* _Stored data entries_:
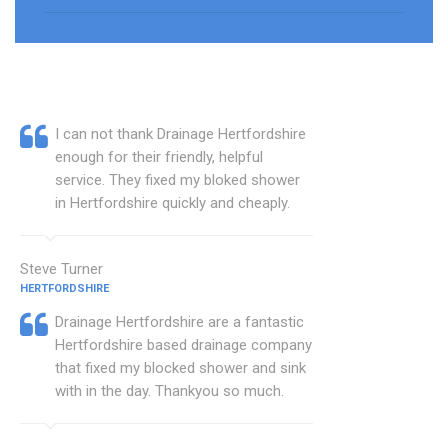
I can not thank Drainage Hertfordshire
enough for their friendly, helpful
service. They fixed my bloked shower
in Hertfordshire quickly and cheaply.
Steve Turner
HERTFORDSHIRE
Drainage Hertfordshire are a fantastic
Hertfordshire based drainage company
that fixed my blocked shower and sink
with in the day. Thankyou so much.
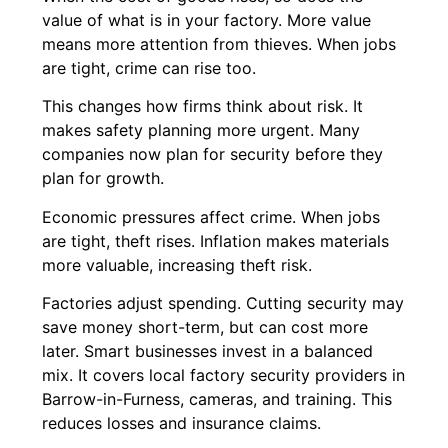
value of what is in your factory. More value
means more attention from thieves. When jobs
are tight, crime can rise too.
This changes how firms think about risk. It
makes safety planning more urgent. Many
companies now plan for security before they
plan for growth.
Economic pressures affect crime. When jobs
are tight, theft rises. Inflation makes materials
more valuable, increasing theft risk.
Factories adjust spending. Cutting security may
save money short-term, but can cost more
later. Smart businesses invest in a balanced
mix. It covers local factory security providers in
Barrow-in-Furness, cameras, and training. This
reduces losses and insurance claims.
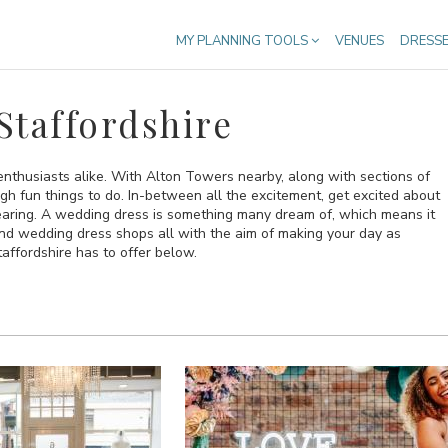
MY PLANNING TOOLS
VENUES
DRESS
Staffordshire
e enthusiasts alike. With Alton Towers nearby, along with sections of
gh fun things to do. In-between all the excitement, get excited about
earing. A wedding dress is something many dream of, which means it
and wedding dress shops all with the aim of making your day as
affordshire has to offer below.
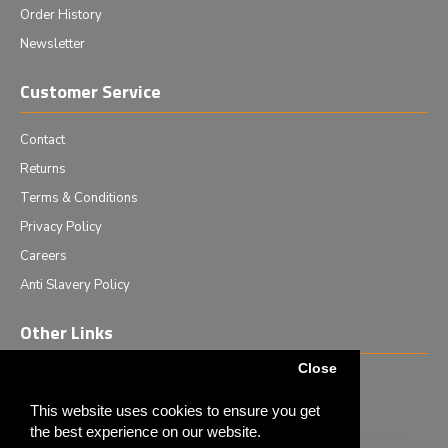
Order History
Newsletter
Customer Service
Contact
Returns
Terms & Conditions
Privacy Policy
Careers
Anti Slavery Policy
Other Links
Close
Events we are attending
News & Events
This website uses cookies to ensure you get
the best experience on our website.
Tech News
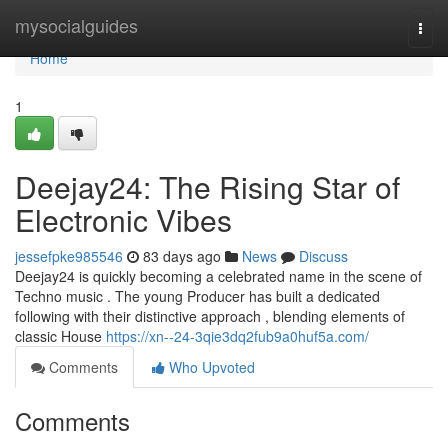
Home
mysocialguides
Togg
navi
Home
1
Deejay24: The Rising Star of
Electronic Vibes
jessefpke985546
83 days ago
News
Discuss
Deejay24 is quickly becoming a celebrated name in the scene of
Techno music . The young Producer has built a dedicated
following with their distinctive approach , blending elements of
classic House
https://xn--24-3qie3dq2fub9a0huf5a.com/
Comments
Who Upvoted
Comments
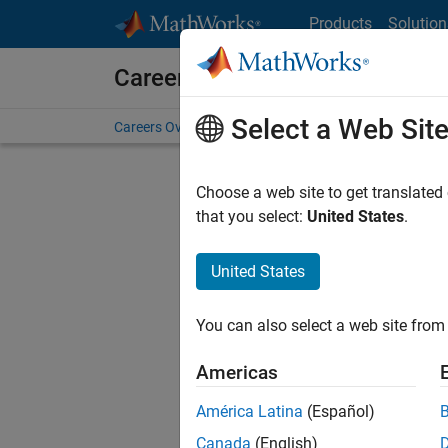
Skip to content
Products
Solution
Careers at MathWorks
Select a Web Sit
Careers Overview
Job Search
Office Locations
S
Choose a web site to get translated
that you select:
United States
.
United States
Sort By
You can also select a web site from 
Save Sel
Americas
América Latina
(Español)
Sen
Canada
(English)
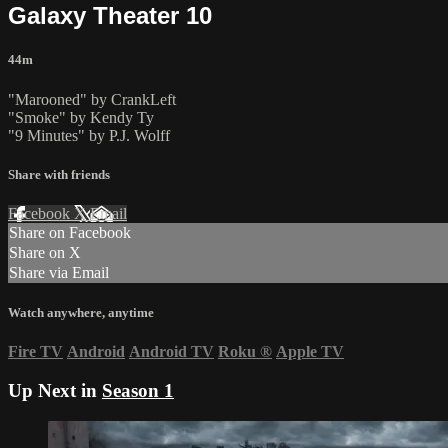
Galaxy Theater 10
44m
"Marooned" by CrankLeft
"Smoke" by Kendy Ty
"9 Minutes" by P.J. Wolff
Share with friends
Facebook
X
Email
Share on Facebook
Share on X
Share via Email
Watch anywhere, anytime
Fire TV
Android
Android TV
Roku
®
Apple TV
Up Next in
Season 1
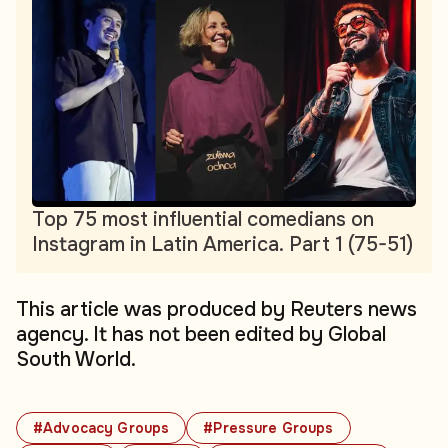
Top 75 most influential comedians on
Instagram in Latin America. Part 1 (75-51)
This article was produced by Reuters news
agency. It has not been edited by Global
South World.
#Advocacy Groups
#Pressure Groups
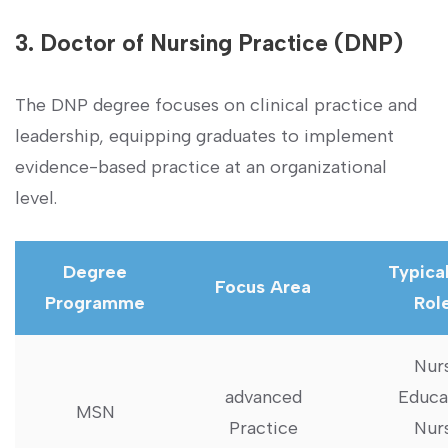
3. Doctor of Nursing Practice (DNP)
The DNP degree focuses on‍ clinical practice and
leadership, equipping graduates to implement
evidence-based practice at an organizational
level.
Degree
Typical
Focus Area
Programme
Rol
Nur
advanced​
Educa
MSN
Practice
Nur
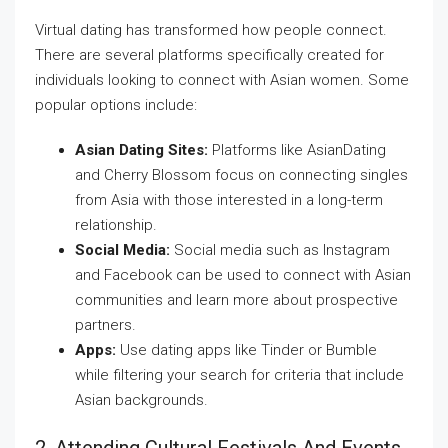
Virtual dating has transformed how people connect.
There are several platforms specifically created for
individuals looking to connect with Asian women. Some
popular options include:
Asian Dating Sites:
Platforms like AsianDating
and Cherry Blossom focus on connecting singles
from Asia with those interested in a long-term
relationship.
Social Media:
Social media such as Instagram
and Facebook can be used to connect with Asian
communities and learn more about prospective
partners.
Apps:
Use dating apps like Tinder or Bumble
while filtering your search for criteria that include
Asian backgrounds.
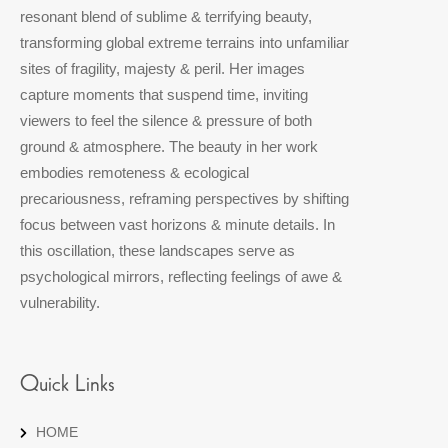
resonant blend of sublime & terrifying beauty,
transforming global extreme terrains into unfamiliar
sites of fragility, majesty & peril. Her images
capture moments that suspend time, inviting
viewers to feel the silence & pressure of both
ground & atmosphere. The beauty in her work
embodies remoteness & ecological
precariousness, reframing perspectives by shifting
focus between vast horizons & minute details. In
this oscillation, these landscapes serve as
psychological mirrors, reflecting feelings of awe &
vulnerability.
Quick Links
HOME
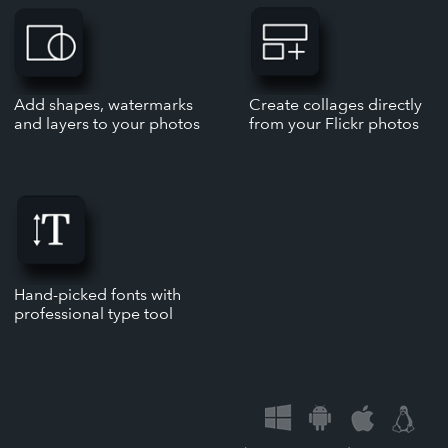
Add shapes, watermarks
Create collages directly
and layers to your photos
from your Flickr photos
Hand-picked fonts with
professional type tool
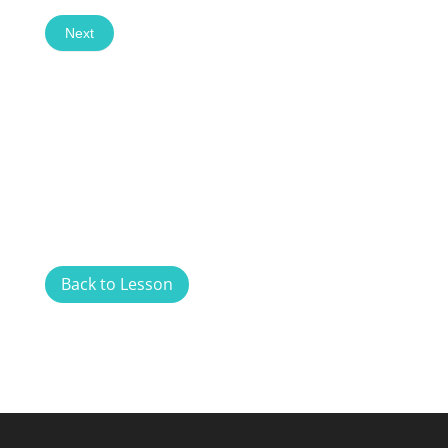
Next
Back to Lesson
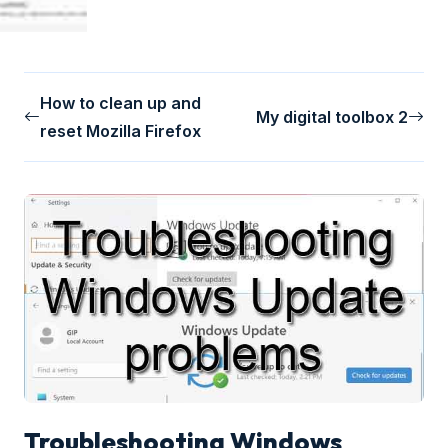
How to clean up and
My digital toolbox 2
reset Mozilla Firefox
Troubleshooting Windows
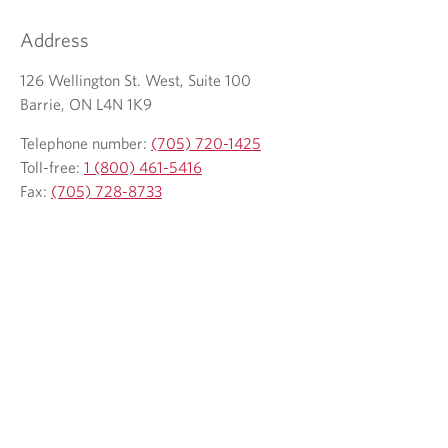
Address
126 Wellington St. West, Suite 100
Barrie, ON L4N 1K9
Telephone number:
(705) 720-1425
Toll-free:
1 (800) 461-5416
Fax:
(705) 728-8733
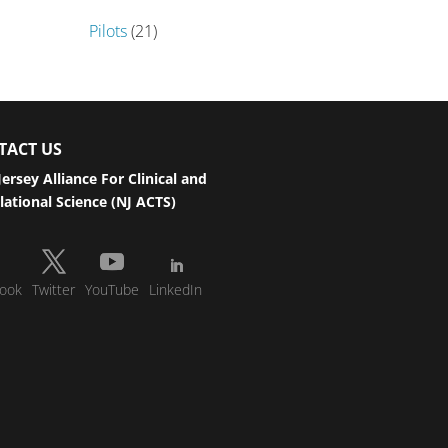
Pilots
(21)
TACT US
ersey Alliance For Clinical and
lational Science (NJ ACTS)
ook
Twitter
YouTube
LinkedIn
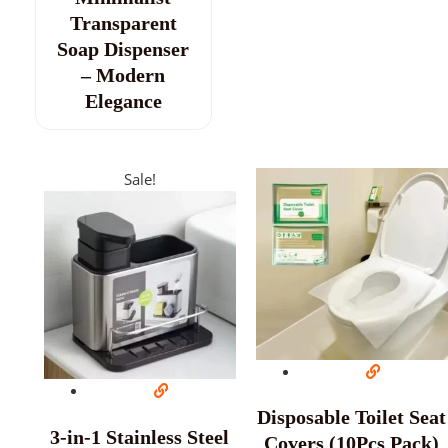
Transparent
Soap Dispenser
– Modern
Elegance
Sale!
Disposable Toilet Seat
3-in-1 Stainless Steel
Covers (10Pcs Pack)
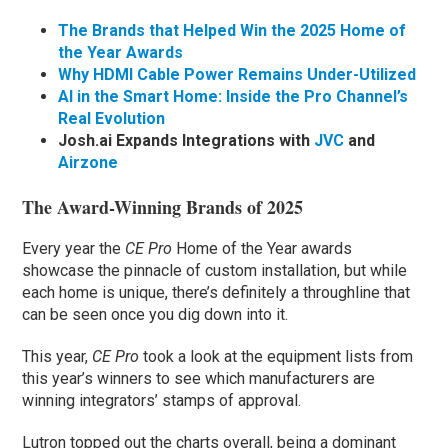
The Brands that Helped Win the 2025 Home of
the Year Awards
Why HDMI Cable Power Remains Under-Utilized
AI in the Smart Home: Inside the Pro Channel’s
Real Evolution
Josh.ai Expands Integrations with
JVC
and
Airzone
The Award-Winning Brands of 2025
Every year the
CE Pro
Home of the Year awards
showcase the pinnacle of custom installation, but while
each home is unique, there’s definitely a throughline that
can be seen once you dig down into it.
This year,
CE Pro
took a look at the equipment lists from
this year’s winners to see which manufacturers are
winning integrators’ stamps of approval.
Lutron topped out the charts overall, being a dominant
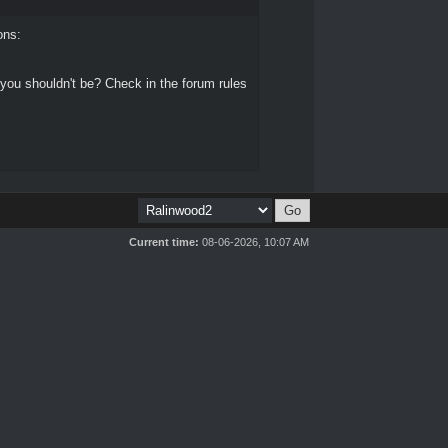
ons:
 you shouldn't be? Check in the forum rules
Current time:
08-06-2026, 10:07 AM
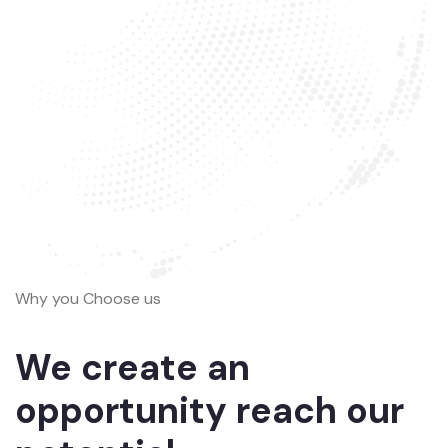
Why you Choose us
We create an
opportunity reach our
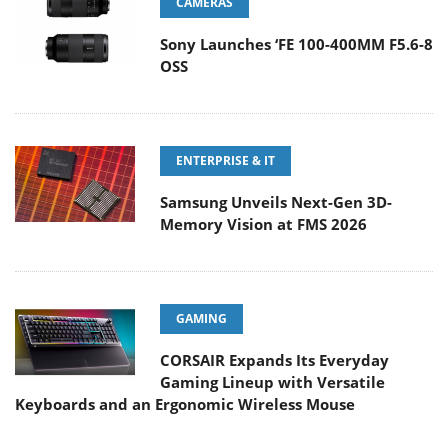
CAMERAS
Sony Launches ‘FE 100-400MM F5.6-8
OSS
ENTERPRISE & IT
Samsung Unveils Next-Gen 3D-
Memory Vision at FMS 2026
GAMING
CORSAIR Expands Its Everyday
Gaming Lineup with Versatile
Keyboards and an Ergonomic Wireless Mouse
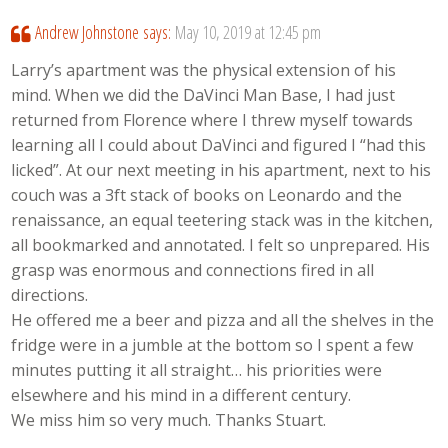
Andrew Johnstone
says:
May 10, 2019 at 12:45 pm
Larry’s apartment was the physical extension of his
mind. When we did the DaVinci Man Base, I had just
returned from Florence where I threw myself towards
learning all I could about DaVinci and figured I “had this
licked”. At our next meeting in his apartment, next to his
couch was a 3ft stack of books on Leonardo and the
renaissance, an equal teetering stack was in the kitchen,
all bookmarked and annotated. I felt so unprepared. His
grasp was enormous and connections fired in all
directions.
He offered me a beer and pizza and all the shelves in the
fridge were in a jumble at the bottom so I spent a few
minutes putting it all straight… his priorities were
elsewhere and his mind in a different century.
We miss him so very much. Thanks Stuart.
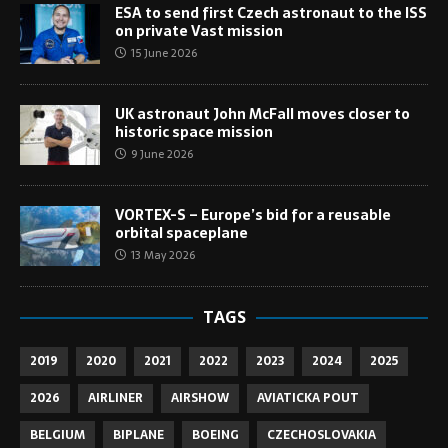
ESA to send first Czech astronaut to the ISS
on private Vast mission
15 June 2026
UK astronaut John McFall moves closer to
historic space mission
9 June 2026
VORTEX-S – Europe’s bid for a reusable
orbital spaceplane
13 May 2026
TAGS
2019
2020
2021
2022
2023
2024
2025
2026
AIRLINER
AIRSHOW
AVIATICKA POUT
BELGIUM
BIPLANE
BOEING
CZECHOSLOVAKIA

* _Instructions for the task_: Reproduce all of the data above word for word, leaving out the pictures.

* _Response for this exercise_:
I can not thank Drainage Hertfordshire
enough for their friendly, helpful
service. They fixed my bloked shower
in Hertfordshire quickly and cheaply.
Steve Turner
HERTFORDSHIRE
Drainage Hertfordshire are a fantastic
Hertfordshire based drainage company
that fixed my blocked shower and sink
with in the day. Thankyou so much.
value of what is in your factory. More value
means more attention from thieves. When jobs
are tight, crime can rise too.
This changes how firms think about risk. It
makes safety planning more urgent. Many
companies now plan for security before they
plan for growth.
Economic pressures affect crime. When jobs
are tight, theft rises. Inflation makes materials
more valuable, increasing theft risk.
Factories adjust spending. Cutting security may
save money short-term, but can cost more
later. Smart businesses invest in a balanced
mix. It covers local factory security providers in
Barrow-in-Furness, cameras, and training. This
reduces losses and insurance claims.
MY PLANNING TOOLS
VENUES
DRESS
Staffordshire
e enthusiasts alike. With Alton Towers nearby, along with sections of
gh fun things to do. In-between all the excitement, get excited about
earing. A wedding dress is something many dream of, which means it
and wedding dress shops all with the aim of making your day as
affordshire has to offer below.
Order History
Newsletter
Customer Service
Contact
Returns
Terms & Conditions
Privacy Policy
Careers
Anti Slavery Policy
Other Links
Close
Events we are attending
News & Events
This website uses cookies to ensure you get
the best experience on our website.
Tech News
Home
mysocialguides
Togg
navi
Home
1
Deejay24: The Rising Star of
Electronic Vibes
jessefpke985546
83 days ago
News
Discuss
Deejay24 is quickly becoming a celebrated name in the scene of
Techno music . The young Producer has built a dedicated
following with their distinctive approach , blending elements of
classic House
https://xn--24-3qie3dq2fub9a0huf5a.com/
Comments
Who Upvoted
Comments
Skip to content
Products
Solution
Careers at MathWorks
Select a Web Sit
Careers Overview
Job Search
Office Locations
S
Choose a web site to get translated
that you select:
United States
.
United States
Sort By
You can also select a web site from 
Save Sel
Americas
América Latina
(Español)
Sen
Canada
(English)
Galaxy Theater 10
44m
"Marooned" by CrankLeft
"Smoke" by Kendy Ty
"9 Minutes" by P.J. Wolff
Share with friends
Facebook
X
Email
Share on Facebook
Share on X
Share via Email
Watch anywhere, anytime
Fire TV
Android
Android TV
Roku
®
Apple TV
Up Next in
Season 1
Top 75 most influential comedians on
Instagram in Latin America. Part 1 (75-51)
This article was produced by Reuters news
agency. It has not been edited by Global
South World.
#Advocacy Groups
#Pressure Groups
3. Doctor of Nursing Practice (DNP)
The DNP degree focuses on‍ clinical practice and
leadership, equipping graduates to implement
evidence-based practice at an organizational
level.
Degree
Typical
Focus Area
Programme
Rol
Nur
advanced​
Educa
MSN
Practice
Nur
Virtual dating has transformed how people connect.
There are several platforms specifically created for
individuals looking to connect with Asian women. Some
popular options include:
Asian Dating Sites:
Platforms like AsianDating
and Cherry Blossom focus on connecting singles
from Asia with those interested in a long-term
relationship.
Social Media:
Social media such as Instagram
and Facebook can be used to connect with Asian
communities and learn more about prospective
partners.
Apps:
Use dating apps like Tinder or Bumble
while filtering your search for criteria that include
Asian backgrounds.
resonant blend of sublime & terrifying beauty,
transforming global extreme terrains into unfamiliar
sites of fragility, majesty & peril. Her images
capture moments that suspend time, inviting
viewers to feel the silence & pressure of both
ground & atmosphere. The beauty in her work
embodies remoteness & ecological
precariousness, reframing perspectives by shifting
focus between vast horizons & minute details. In
this oscillation, these landscapes serve as
psychological mirrors, reflecting feelings of awe &
vulnerability.
Quick Links
HOME
Add shapes, watermarks
Create collages directly
and layers to your photos
from your Flickr photos
Hand-picked fonts with
professional type tool
Next
Back to Lesson
How to clean up and
My digital toolbox 2
reset Mozilla Firefox
Troubleshooting Windows
Address
126 Wellington St. West, Suite 100
Barrie, ON L4N 1K9
Telephone number:
(705) 720-1425
Toll-free:
1 (800) 461-5416
Fax:
(705) 728-8733
Pilots
(21)
TACT US
ersey Alliance For Clinical and
lational Science (NJ ACTS)
ook
Twitter
YouTube
LinkedIn
Transparent
Soap Dispenser
– Modern
Elegance
Sale!
Disposable Toilet Seat
3-in-1 Stainless Steel
Covers (10Pcs Pack)
The Brands that Helped Win the 2025 Home of
the Year Awards
Why HDMI Cable Power Remains Under-Utilized
AI in the Smart Home: Inside the Pro Channel’s
Real Evolution
Josh.ai Expands Integrations with
JVC
and
Airzone
The Award-Winning Brands of 2025
Every year the
CE Pro
Home of the Year awards
showcase the pinnacle of custom installation, but while
each home is unique, there’s definitely a throughline that
can be seen once you dig down into it.
This year,
CE Pro
took a look at the equipment lists from
this year’s winners to see which manufacturers are
winning integrators’ stamps of approval.
Lutron topped out the charts overall, being a dominant
ons:
 you shouldn't be? Check in the forum rules
Current time:
08-06-2026, 10:07 AM
Why you Choose us
We create an
opportunity reach our
CAMERAS
Sony Launches ‘FE 100-400MM F5.6-8
OSS
ENTERPRISE & IT
Samsung Unveils Next-Gen 3D-
Memory Vision at FMS 2026
GAMING
CORSAIR Expands Its Everyday
Gaming Lineup with Versatile
Keyboards and an Ergonomic Wireless Mouse
Andrew Johnstone
says:
May 10, 2019 at 12:45 pm
Larry’s apartment was the physical extension of his
mind. When we did the DaVinci Man Base, I had just
returned from Florence where I threw myself towards
learning all I could about DaVinci and figured I “had this
licked”. At our next meeting in his apartment, next to his
couch was a 3ft stack of books on Leonardo and the
renaissance, an equal teetering stack was in the kitchen,
all bookmarked and annotated. I felt so unprepared. His
grasp was enormous and connections fired in all
directions.
He offered me a beer and pizza and all the shelves in the
fridge were in a jumble at the bottom so I spent a few
minutes putting it all straight… his priorities were
elsewhere and his mind in a different century.
We miss him so very much. Thanks Stuart.
ESA to send first Czech astronaut to the ISS
on private Vast mission
15 June 2026
UK astronaut John McFall moves closer to
historic space mission
9 June 2026
VORTEX-S – Europe’s bid for a reusable
orbital spaceplane
13 May 2026
TAGS
2019
2020
2021
2022
2023
2024
2025
2026
AIRLINER
AIRSHOW
AVIATICKA POUT
BELGIUM
BIPLANE
BOEING
CZECHOSLOVAKIA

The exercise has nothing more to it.